In 1619, as a "tobacco taster", Spence evaluated the quality of tobacco by sampling portions of the tobacco crop.

Because of his early arrival at Jamestown and continued residence there, Spence was considered an "Ancient planter", which was simply a descriptive term. Ancient planters were early Virginia colonists who arrived when the colony was managed by the Virginia Company of London. They received land grants if they stayed in the colony for at least three years. Under the terms of the "Instructions to Governor Yeardley" issued by the London Company in 1618, these colonists received the first land grants in Virginia.

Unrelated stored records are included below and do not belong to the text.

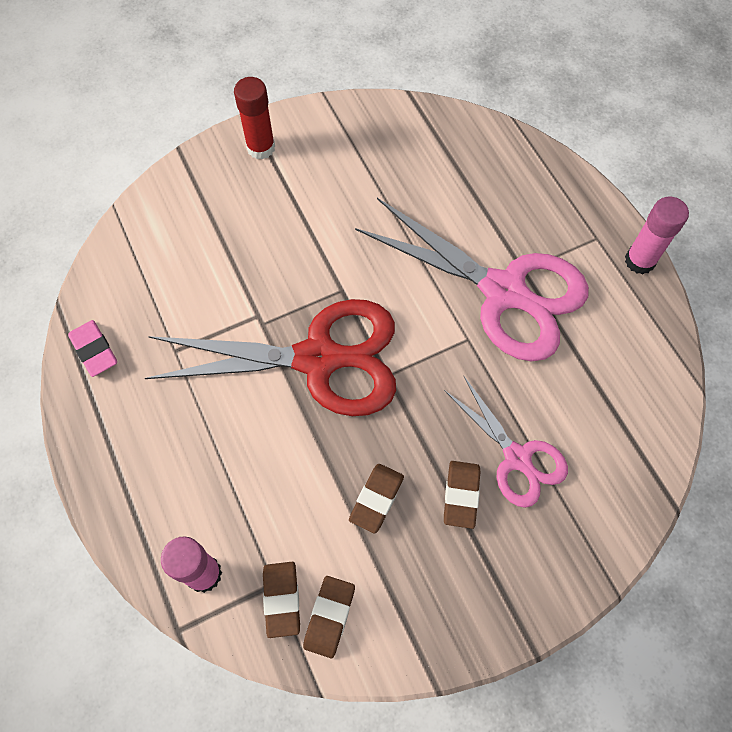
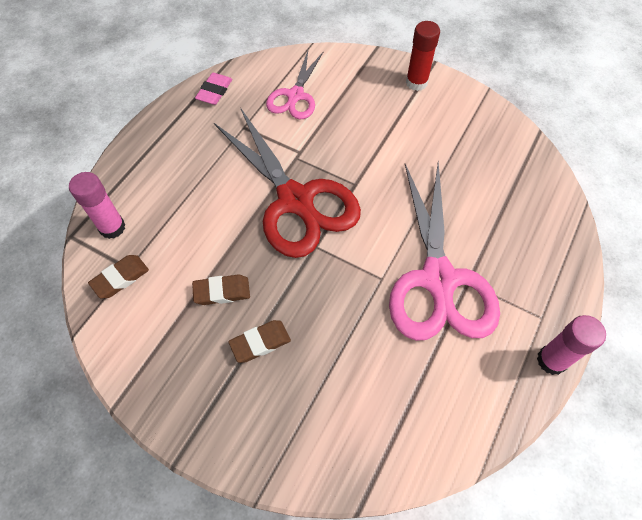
camera: 55 degrees right, 5 degrees down
(329, 617) = (124, 312): brown eraser -> none
(517, 458) = (314, 364): pink scissors -> pink scissors (295, 96)

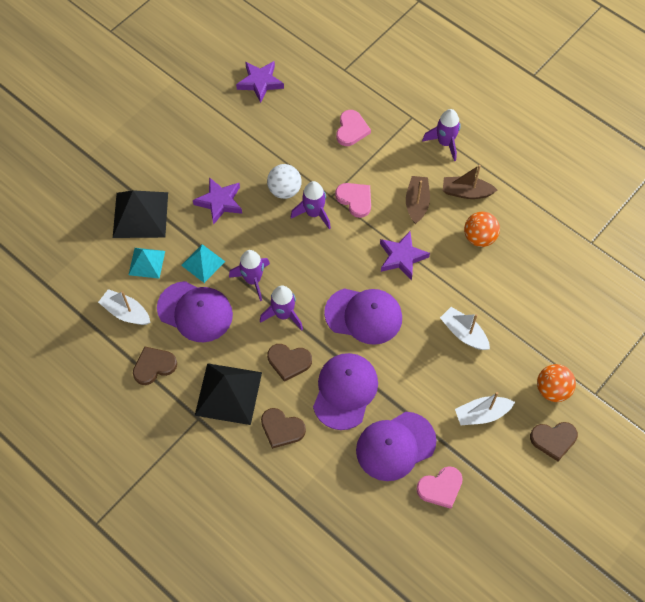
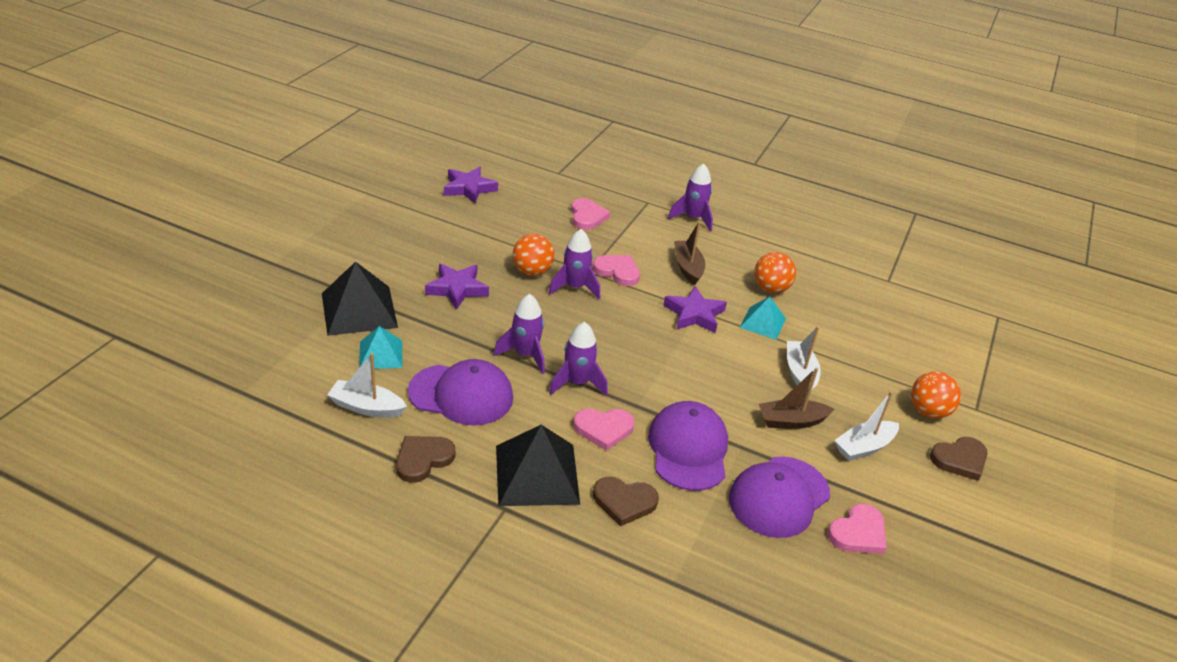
camera: 20 degrees left, 25 degrees down
(203, 263) = (455, 346): turquoise pyramid -> turquoise pyramid (763, 323)
(284, 190) = (532, 271): white ball -> orange ball
(289, 362) = (603, 429): brown heart -> pink heart
(363, 316) = (676, 372): purple cap -> none
(463, 333) = (800, 373): white boat -> white boat turned 60 degrees clockwise
(466, 192) = (736, 254): brown boat -> brown boat (791, 421)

In January 1619, William Spence along with John Fowler received a patent for 300 acres in Archer's Hope, a few miles from Jamestown. Since Spence continued to live at Jamestown Island, McCartney surmises that he placed indentured servants on the property along with his partner, John Fowler, who lived there. Fowler and four others, not including Spence or his wife, were killed in the Indian massacre of 1622 at Spence's house at Archer's Hope. A list of Virginia land patents sent to England in 1625 included 300 acres in Archer's Hope in the name of William Spence.

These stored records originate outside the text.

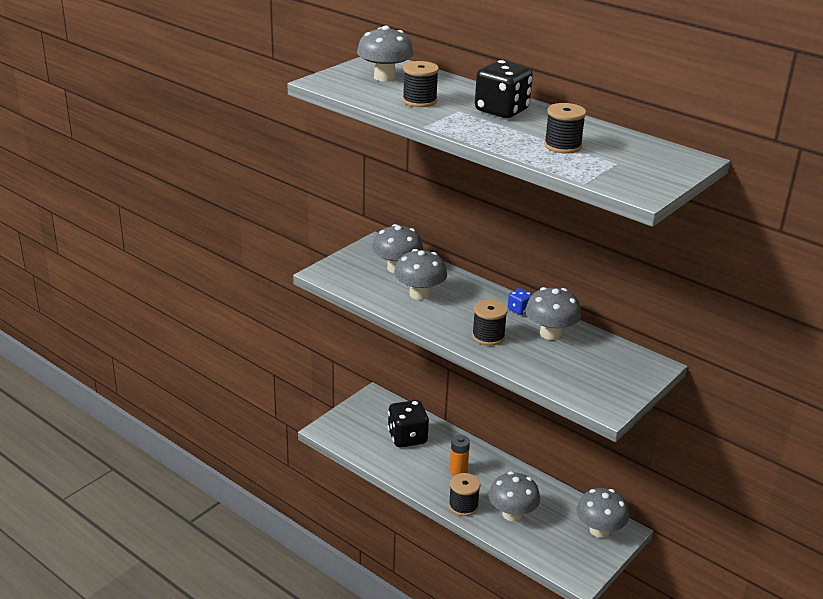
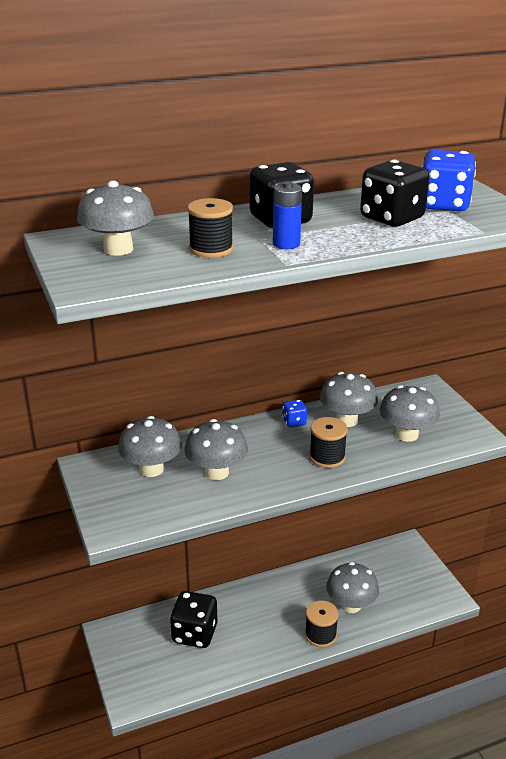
camera: 60 degrees left, 0 degrees up
(458, 470) = (269, 616): orange battery -> none
(459, 120) = (286, 244): none -> blue battery
(562, 146) = (391, 218): black spool -> black dice
(599, 530) = (400, 559): grey mushroom -> grey mushroom (406, 434)
(625, 160) = (443, 205): none -> blue dice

Spence had been in England in early 1622 and he returned on the James, which departed for Jamestown on July 21, 1622. The February 16, 1624 census of the Virginia colony's inhabitants listed William Spence, his wife and his young daughter Sara(h), but Spence and his wife were shown on the list as "lost." They were also shown on a 1624 list of persons who had died since February 1623.

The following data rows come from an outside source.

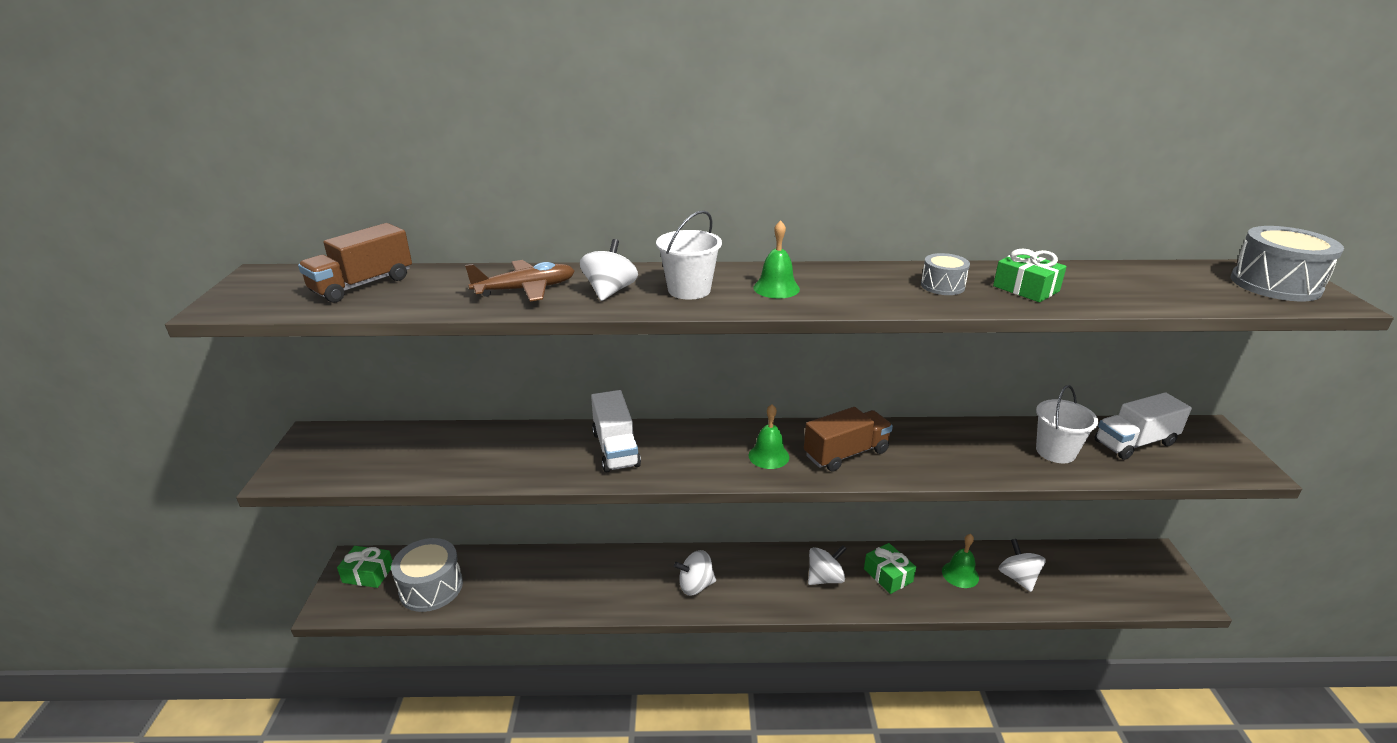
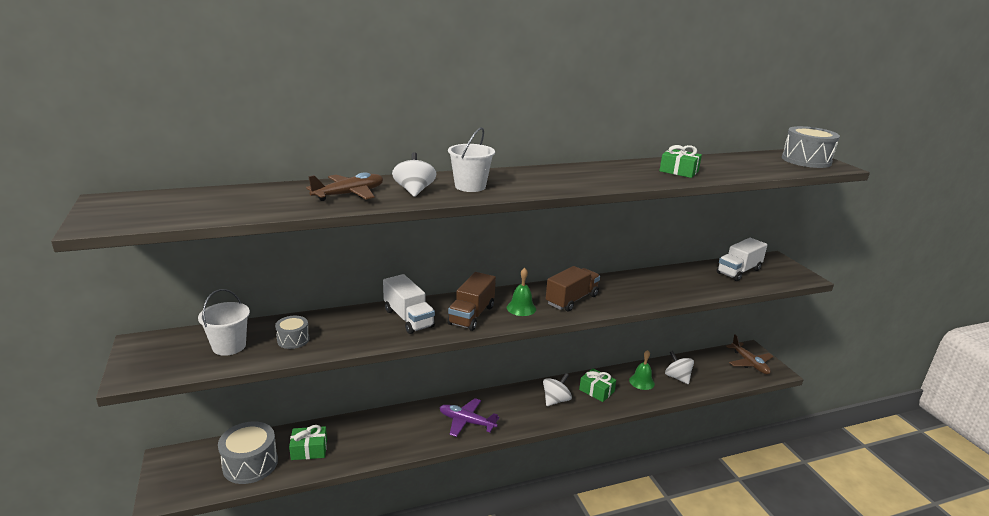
camera: 20 degrees left, 5 degrees down
(362, 285) = (210, 201): brown truck -> brown truck (471, 315)
(368, 574) = (186, 465): green gift -> green gift (309, 449)
(695, 585) = (466, 422): white spinning top -> purple plane
(776, 288) = (528, 181): green bell -> none
(942, 286) = (630, 173): grey drum -> grey drum (293, 340)
(1055, 452) = (697, 282): white bucket -> white bucket (229, 346)
(1146, 576) = (749, 363): none -> brown plane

Spence's daughter, Sara Spence, 4 years old, was entrusted to a 20-year old widow, Mrs. Susan Bush, as guardian, at Elizabeth City, Virginia. On August 14, 1624, the General Court ordered John Johnson, who had property on Jamestown Island and at Archer's Hope, to put a roof on the house and repair the fence of Ensign William Spence, Johnson's recently deceased neighbor. After 3 months, the court also ordered Sara Spence's "guardians" to have her property at Archer's Hope surveyed. On May 16, 1625, Sara Spence's guardians, including the Reverend George Keith as well as Susan Bush, were ordered to appear before the General Court. In October 1625, having still not had the property surveyed, the guardians were told by the court that they would be fined if they did not have the land surveyed. Susan Bush placed the Spence property in the hands of a tenant, Thomas Farley, on November 21, 1625. Sara Spence died by April 3, 1627 when the court ordered the Reverend George Keith of Elizabeth City to inventory her estate. Susan Bush also may have died by this date since she was not included in the order pertaining to the Spence property.

== Death ==

Records of the exact date and manner of the deaths of William Spence and his wife have not been found.